This article was submitted by Kim Mushynsky, Chief Administrative Officer, Village of Port Clements
In 2012 the Village of Port Clements was successful in a funding application to the Union of BC Municipalities Strategic Priorities Fund for a project to replace the High Pressure Sodium streetlights with LED streetlights in Masset, Queen Charlotte, Skidegate and Port Clements. This project was meant to reduce the municipalities' carbon footprint and operational costs. At the time of the initial application, Old Massett and Sandspit were invited to participate but both declined. After the funding was granted it became apparent that the streetlights on Haida Gwaii are owned by BC Hydro and they were not ready at that point to commit to changing to LED streetlights – they were just beginning to investigate this as an option and their vetting process was going to take longer than the funding window would allow. So in late 2014 we asked the funder if we could change our application from LED streetlights to solar panels and the following year we were approved.
The project consists of:
- 40.28 kilowatt installation on the roof of the Queen Charlotte Municipal building that will generate, on average, 35,000 kilowatt hours per year which would be a savings of 80% of their annual consumption of electricity.
- 50.35 kilowatt installation on the roof of the George Brown Recreation Centre in Skidegate, which will generate, on average, 46,000 kilowatt hours per year which should almost cover their entire annual electrical requirements.

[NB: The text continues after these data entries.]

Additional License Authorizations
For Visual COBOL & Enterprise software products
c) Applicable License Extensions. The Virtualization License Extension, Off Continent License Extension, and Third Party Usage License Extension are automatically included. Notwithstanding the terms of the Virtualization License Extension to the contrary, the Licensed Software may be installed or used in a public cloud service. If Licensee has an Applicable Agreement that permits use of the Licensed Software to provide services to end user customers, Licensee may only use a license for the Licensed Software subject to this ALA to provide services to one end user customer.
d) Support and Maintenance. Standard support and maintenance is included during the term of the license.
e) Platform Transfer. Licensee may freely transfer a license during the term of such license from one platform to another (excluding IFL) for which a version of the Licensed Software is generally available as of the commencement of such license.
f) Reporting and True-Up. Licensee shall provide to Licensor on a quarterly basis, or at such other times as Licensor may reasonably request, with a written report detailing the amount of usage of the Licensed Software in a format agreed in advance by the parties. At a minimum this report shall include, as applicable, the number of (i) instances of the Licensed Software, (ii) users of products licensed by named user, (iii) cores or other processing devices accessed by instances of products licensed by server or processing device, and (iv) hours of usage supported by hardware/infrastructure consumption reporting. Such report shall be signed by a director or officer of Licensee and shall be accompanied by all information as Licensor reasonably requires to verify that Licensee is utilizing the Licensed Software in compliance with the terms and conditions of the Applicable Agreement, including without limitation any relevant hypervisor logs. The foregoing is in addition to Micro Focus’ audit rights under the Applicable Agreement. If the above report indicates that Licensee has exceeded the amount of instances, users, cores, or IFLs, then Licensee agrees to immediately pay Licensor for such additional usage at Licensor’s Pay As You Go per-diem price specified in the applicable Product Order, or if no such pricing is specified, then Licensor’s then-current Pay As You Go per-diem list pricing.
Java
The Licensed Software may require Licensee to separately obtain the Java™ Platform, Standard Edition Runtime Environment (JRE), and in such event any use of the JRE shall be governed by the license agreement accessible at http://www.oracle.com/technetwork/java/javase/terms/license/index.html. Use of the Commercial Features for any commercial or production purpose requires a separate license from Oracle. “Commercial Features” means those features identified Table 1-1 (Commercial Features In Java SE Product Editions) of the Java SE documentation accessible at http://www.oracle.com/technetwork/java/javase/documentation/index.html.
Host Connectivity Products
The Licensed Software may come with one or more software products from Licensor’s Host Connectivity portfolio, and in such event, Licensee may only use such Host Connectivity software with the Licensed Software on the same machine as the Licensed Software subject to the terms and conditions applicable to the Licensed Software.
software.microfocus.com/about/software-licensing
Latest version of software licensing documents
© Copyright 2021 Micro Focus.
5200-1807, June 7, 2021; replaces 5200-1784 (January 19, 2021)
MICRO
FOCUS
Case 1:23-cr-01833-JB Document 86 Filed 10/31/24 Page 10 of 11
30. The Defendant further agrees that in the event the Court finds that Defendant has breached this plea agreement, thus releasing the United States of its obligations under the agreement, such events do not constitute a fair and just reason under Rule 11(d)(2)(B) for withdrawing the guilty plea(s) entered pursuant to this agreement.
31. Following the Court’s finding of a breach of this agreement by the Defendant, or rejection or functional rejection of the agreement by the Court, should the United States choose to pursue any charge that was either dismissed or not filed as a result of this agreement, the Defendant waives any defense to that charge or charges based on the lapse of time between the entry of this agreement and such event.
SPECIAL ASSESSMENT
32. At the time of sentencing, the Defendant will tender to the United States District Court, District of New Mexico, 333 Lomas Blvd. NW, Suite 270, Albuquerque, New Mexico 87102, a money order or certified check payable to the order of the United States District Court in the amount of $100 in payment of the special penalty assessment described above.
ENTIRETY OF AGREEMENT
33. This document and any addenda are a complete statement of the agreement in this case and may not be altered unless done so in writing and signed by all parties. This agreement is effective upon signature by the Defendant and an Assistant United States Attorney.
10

- 42.4 kilowatt installation on the roof of the Multiplex Building in Port Clements and a battery backup system for the solar panels to feed into for support in a power outage. This system will generate, on average, 36,000 kilowatts hours per year which equates to a savings of 45% of electricity every year
- 16.96 kilowatt installation on the roof of the Masset Municipal Airport along with a battery backup and an 25.44 kilowatt installation on the roof of the Public Works building in Masset. These installations will generate, on average, 37,500 kilowatt hours per year and will represent an annual savings of approximately 65% of their electrical requirements
The successful company in the tender process for this project is Terratek Energy out of Penticton. We had four respondents to our request for bids on this project. Terratek was chosen based on price point, experience in the industry and previous work on Haida Gwaii.
The entire project will cost approximately $600,000 and is entirely covered by grant funding.
Overall the entire installation will save Haida Gwaii an average of 154,500 kilowatts of power annually, over 50% of which is diesel generated electricity. This equates to approximately the energy needed to power 12-13 houses per year.